Everyone's A Critic: A roundup of comic-related reviews and thinkpieces

• Having offered what may become the definitive critical take on Kingdom Come, Tim O'Neil looks at Alex Ross' follow-up project, Earth X:

So, if Kingdom Come is about the reassertion of classically Juedo-Christian concepts of morality as filtered through fifty-and-sixty-year-old superhero comics, what's the take-away for Earth X? Essentially, the story is about what happens when the superheroes begin to realize just how much their lives have been influenced by the interference of amoral space gods - down to the very ideas of morality and ethicality.

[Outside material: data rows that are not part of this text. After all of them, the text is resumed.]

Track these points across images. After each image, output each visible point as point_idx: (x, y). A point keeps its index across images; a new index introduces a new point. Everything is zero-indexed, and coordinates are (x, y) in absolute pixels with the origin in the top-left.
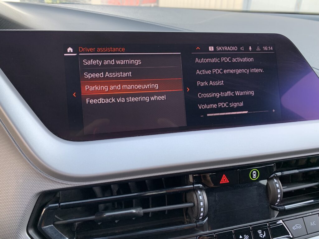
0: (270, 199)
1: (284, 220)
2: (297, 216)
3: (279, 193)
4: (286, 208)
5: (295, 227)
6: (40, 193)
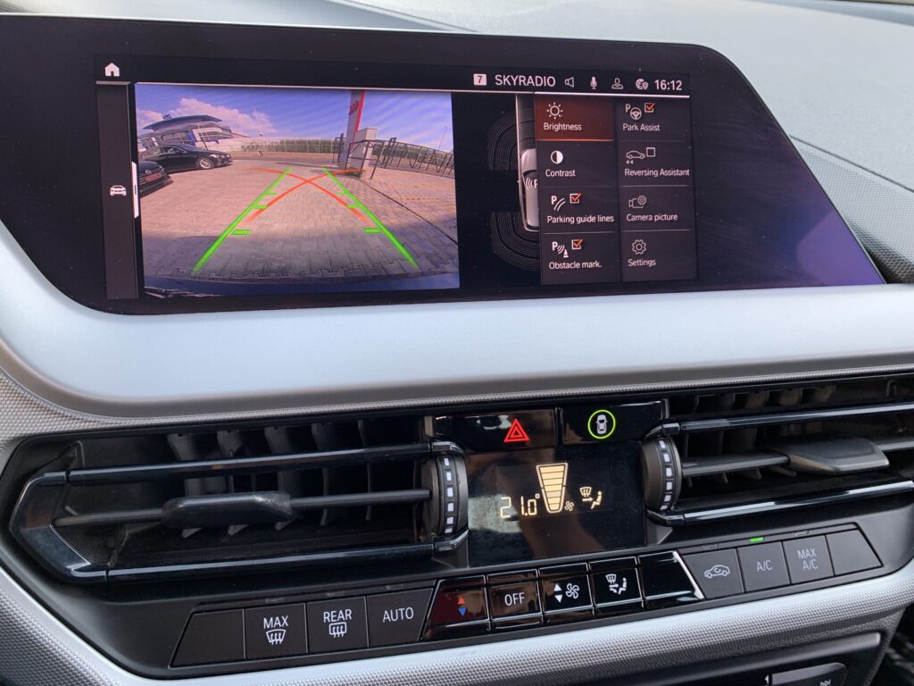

• I don't mean to keep linking to The Hooded Utilitarian, but they have a new contributor, "Kinukitty," who will be doing a regular column on yaoi and BL-themed manga. She kicks things off with a look at Aya Kanno's Blank Slate:

The boy on the cover is pretty. So pretty. All the major characters are pretty. Cool, angsty-looking pretty boys with big guns. Did I mention that they're pretty? They really are. I'm not sure who's who all the time. I'm not always sure what's happening. Don't misunderstand – we're not talking about confusion that rips space and time. We're talking about a series of brow-furrowing, minor WTF moments that end with a quiet snort of "Oh, I don't care anyway."

• While you're there I also recommend checking out Tom Crippen's essay on Rorschach.

• Speaking of manga, David Welsh examines Mari Okazaki's Suppli at the Comics Reporter. Also at CR, Bart Beaty praises New Wanted by Laurent Cilluffo.

Rob Clough looks at the work of emerging artist Juliacks: "It can be a bit daunting to engage these sorts of comics; they demand that you accept them on their own terms or not at all. They can be difficult to begin and adjust to as a reader. Of course, once a reader has locked into this style, the stories become impossible to put down."